Take a look at this video for parents about why teens use social networking sites from a teen's point of view. I think this teenage epitomizes why we need to help teens keep a safe balance with using these sites.

http://www.youtube.com/watch?v=g6YT6sEDZiE

Let’s get down to the root of this issue. Boyd makes considerable sense here by posing these questions: What are youth learning from their participation in social networking sites, and what are the implications for youth identities?
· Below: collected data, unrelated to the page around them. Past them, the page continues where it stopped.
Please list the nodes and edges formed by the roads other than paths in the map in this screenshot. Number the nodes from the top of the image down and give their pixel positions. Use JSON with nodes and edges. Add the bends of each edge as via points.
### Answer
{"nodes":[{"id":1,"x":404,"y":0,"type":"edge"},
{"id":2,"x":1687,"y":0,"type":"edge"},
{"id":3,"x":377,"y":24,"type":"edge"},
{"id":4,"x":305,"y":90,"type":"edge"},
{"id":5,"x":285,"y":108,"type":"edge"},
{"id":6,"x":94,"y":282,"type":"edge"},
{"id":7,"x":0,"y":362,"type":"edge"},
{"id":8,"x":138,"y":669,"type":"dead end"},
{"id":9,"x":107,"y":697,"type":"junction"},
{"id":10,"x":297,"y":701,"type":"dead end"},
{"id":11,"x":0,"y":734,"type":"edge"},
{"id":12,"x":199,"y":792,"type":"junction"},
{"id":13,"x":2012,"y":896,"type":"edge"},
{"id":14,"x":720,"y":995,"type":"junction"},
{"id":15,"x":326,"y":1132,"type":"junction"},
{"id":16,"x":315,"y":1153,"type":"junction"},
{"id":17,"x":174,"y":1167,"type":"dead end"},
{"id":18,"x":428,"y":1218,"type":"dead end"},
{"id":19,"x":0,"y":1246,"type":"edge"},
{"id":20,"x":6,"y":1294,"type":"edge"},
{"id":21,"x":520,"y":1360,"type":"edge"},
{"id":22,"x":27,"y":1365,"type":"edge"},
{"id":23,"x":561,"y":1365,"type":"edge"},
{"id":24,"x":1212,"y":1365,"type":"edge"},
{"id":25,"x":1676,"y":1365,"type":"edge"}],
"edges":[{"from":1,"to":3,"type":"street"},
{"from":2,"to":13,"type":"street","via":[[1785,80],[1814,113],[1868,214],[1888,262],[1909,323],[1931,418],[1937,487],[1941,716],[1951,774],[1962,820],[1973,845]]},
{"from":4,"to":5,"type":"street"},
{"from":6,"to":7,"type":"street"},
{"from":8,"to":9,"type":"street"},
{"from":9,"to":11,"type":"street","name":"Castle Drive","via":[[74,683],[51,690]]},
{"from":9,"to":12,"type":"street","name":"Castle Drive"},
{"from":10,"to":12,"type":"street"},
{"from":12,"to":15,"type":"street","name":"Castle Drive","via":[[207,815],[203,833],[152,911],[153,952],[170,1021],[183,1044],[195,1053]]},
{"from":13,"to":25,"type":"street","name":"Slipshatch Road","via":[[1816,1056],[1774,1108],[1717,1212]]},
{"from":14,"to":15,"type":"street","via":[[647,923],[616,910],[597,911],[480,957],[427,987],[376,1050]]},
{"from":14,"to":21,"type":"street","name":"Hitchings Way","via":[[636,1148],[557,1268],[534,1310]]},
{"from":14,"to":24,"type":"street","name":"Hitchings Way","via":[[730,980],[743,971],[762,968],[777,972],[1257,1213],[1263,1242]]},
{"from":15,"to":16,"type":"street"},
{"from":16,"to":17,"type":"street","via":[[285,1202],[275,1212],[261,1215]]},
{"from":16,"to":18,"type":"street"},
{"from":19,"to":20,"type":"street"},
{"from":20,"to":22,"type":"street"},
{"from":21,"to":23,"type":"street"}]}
These two statements are particularly revealing to me, “those with continuous nighttime access at home spend more time surfing the network, modifying their profile, collecting friends, and talking to strangers”; and “Older boys are twice as likely to use the sites to flirt”(Boyd, 2009, p.121).
Adults need to be adults by making sure that teenagers are making safe choices about what they do and say on the Internet – to include the participation in social networking sites.

“To discipline and reprimand a child produces wisdom, but a mother is disgraced by an undisciplined child” Proverbs 29:15.

At the expense of creating a free space for teenagers to express themselves without restraint, we ignore truth and wisdom. How then can we expect youth people (who should model our behavior) to use sound judgment, when we, as adults, refuse to do so in these matters? I realize that we are discussing these issues in an academic setting, but we cannot become so lofty in our ideas that we loose our common sense.